After this washing, the beans are set out on large patios or stretched cloth, where the coffee must dry for several days under the Sierra Nevada sun in order to reach an optimal moisture content (around 11%).As this happens, the beans shrink slightly in size, which means its much easier to remove the lasting remnants of silver skin and parchment before it’s ready for storing, before roasting.
Now, this process usually takes about 1-2 days for washed beans, but the same can’t be said for the unwashed process. As the fruit hasn’t been removed from these beans, the process takes considerably longer and can actually be anywhere up to 4 weeks to reach the sweet spot of 11%. During this time, the beans are more prone to spoiling, either from over-drying - where they become brittle and burnt, or from mould and rot forming if the fleshy part of the cherry isn’t dried away quickly enough.
When thinking of taste, the preferred method is usually washed since it gives a truer reflection of the bean itself, allowing the brighter, clearer and more acidic notes to shine - whereas the unwashed process masks a lot of these finer notes of the bean, producing heavier, more earthy flavours that are punchier in weight.
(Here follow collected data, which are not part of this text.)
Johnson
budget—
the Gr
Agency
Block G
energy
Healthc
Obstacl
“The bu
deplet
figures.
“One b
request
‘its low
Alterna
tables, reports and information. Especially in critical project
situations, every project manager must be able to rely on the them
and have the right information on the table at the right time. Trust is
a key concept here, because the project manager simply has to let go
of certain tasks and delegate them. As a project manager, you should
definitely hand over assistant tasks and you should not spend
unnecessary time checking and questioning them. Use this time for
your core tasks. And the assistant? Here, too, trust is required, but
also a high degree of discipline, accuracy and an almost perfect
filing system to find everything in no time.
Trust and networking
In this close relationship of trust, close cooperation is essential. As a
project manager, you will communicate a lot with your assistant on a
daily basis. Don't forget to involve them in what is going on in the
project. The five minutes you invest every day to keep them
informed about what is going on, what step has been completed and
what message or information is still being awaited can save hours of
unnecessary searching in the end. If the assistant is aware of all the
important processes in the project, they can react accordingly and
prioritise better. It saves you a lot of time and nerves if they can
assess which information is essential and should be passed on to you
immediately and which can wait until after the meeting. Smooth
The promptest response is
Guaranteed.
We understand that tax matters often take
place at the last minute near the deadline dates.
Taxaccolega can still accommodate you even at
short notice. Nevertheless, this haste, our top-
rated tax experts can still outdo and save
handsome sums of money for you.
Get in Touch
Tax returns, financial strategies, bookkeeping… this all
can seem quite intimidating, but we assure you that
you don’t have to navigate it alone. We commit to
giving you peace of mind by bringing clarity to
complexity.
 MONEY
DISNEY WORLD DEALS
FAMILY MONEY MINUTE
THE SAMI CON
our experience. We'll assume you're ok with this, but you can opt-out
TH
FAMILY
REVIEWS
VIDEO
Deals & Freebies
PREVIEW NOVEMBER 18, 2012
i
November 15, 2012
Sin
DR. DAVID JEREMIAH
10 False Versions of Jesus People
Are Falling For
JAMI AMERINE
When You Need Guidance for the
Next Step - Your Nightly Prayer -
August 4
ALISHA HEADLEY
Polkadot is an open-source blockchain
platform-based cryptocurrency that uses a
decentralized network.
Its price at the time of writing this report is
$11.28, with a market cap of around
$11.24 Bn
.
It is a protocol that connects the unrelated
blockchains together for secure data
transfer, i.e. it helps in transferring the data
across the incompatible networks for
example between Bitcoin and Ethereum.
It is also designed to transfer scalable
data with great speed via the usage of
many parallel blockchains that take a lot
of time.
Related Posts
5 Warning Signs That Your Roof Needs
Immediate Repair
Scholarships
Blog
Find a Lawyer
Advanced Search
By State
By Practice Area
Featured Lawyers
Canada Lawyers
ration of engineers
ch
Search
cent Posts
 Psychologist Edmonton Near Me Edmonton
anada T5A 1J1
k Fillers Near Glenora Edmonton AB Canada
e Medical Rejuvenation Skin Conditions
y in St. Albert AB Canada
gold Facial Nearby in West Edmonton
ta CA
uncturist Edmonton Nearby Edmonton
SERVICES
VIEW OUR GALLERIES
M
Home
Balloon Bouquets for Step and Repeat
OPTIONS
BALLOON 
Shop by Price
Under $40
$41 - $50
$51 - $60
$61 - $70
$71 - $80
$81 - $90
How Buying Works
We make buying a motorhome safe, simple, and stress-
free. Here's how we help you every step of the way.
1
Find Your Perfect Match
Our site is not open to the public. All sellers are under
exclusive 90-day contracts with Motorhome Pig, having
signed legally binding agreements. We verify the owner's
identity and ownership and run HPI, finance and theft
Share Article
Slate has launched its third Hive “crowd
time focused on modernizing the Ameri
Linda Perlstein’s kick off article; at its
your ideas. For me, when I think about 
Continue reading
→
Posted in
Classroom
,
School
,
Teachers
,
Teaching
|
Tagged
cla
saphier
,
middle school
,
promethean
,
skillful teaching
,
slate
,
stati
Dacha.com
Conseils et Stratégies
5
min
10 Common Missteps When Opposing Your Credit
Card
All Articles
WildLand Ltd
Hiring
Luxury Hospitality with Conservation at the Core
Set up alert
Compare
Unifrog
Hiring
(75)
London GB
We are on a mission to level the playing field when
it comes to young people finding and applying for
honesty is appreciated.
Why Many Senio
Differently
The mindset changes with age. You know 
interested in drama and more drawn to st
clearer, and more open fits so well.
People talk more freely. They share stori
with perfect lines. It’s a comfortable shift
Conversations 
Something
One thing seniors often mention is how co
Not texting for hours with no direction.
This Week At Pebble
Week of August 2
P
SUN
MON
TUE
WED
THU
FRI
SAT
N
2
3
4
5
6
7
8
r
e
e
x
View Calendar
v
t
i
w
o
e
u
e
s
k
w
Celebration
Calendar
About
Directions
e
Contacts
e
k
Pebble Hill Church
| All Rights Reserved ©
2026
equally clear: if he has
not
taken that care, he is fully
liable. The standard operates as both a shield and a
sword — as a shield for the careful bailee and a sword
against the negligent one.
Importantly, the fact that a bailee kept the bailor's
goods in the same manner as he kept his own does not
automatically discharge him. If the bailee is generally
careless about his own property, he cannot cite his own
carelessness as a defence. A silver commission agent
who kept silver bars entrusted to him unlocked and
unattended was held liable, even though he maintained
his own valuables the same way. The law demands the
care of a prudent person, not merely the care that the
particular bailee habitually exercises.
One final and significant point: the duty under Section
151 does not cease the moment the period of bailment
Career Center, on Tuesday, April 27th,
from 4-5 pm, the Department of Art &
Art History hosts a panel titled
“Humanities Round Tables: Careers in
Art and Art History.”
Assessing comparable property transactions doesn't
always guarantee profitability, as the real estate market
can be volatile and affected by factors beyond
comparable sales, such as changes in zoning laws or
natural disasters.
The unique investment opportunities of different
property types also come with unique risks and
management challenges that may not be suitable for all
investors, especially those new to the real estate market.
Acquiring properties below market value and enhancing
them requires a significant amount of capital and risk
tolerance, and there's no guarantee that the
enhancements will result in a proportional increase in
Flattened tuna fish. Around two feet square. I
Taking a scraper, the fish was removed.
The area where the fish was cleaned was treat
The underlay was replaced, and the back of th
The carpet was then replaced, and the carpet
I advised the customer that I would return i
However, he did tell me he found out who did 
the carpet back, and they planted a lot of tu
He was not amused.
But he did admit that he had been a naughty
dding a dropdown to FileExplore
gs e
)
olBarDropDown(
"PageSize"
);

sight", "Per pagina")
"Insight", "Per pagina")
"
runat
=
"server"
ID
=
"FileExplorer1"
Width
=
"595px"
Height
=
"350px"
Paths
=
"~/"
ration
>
Either way, taste is entirely subjective and it’s up to you to find out what you prefer – we aren’t here to tell you what to drink (as long as it's CRU Kafe, of course).
As you may have guessed, the choice of washing or not most often comes down to the resources available to the farmer and the every-present constraints of time, space and money - for without the need for water and specialised equipment, the unwashed process is much cheaper, even if it does carry with it a much higher risk of rot and spoilage. For Icho, the pulper and machines he uses are only really possible through the Fairtrade & Organic premiums he’s paid for his coffee - but many other farmers just don’t have access to these options.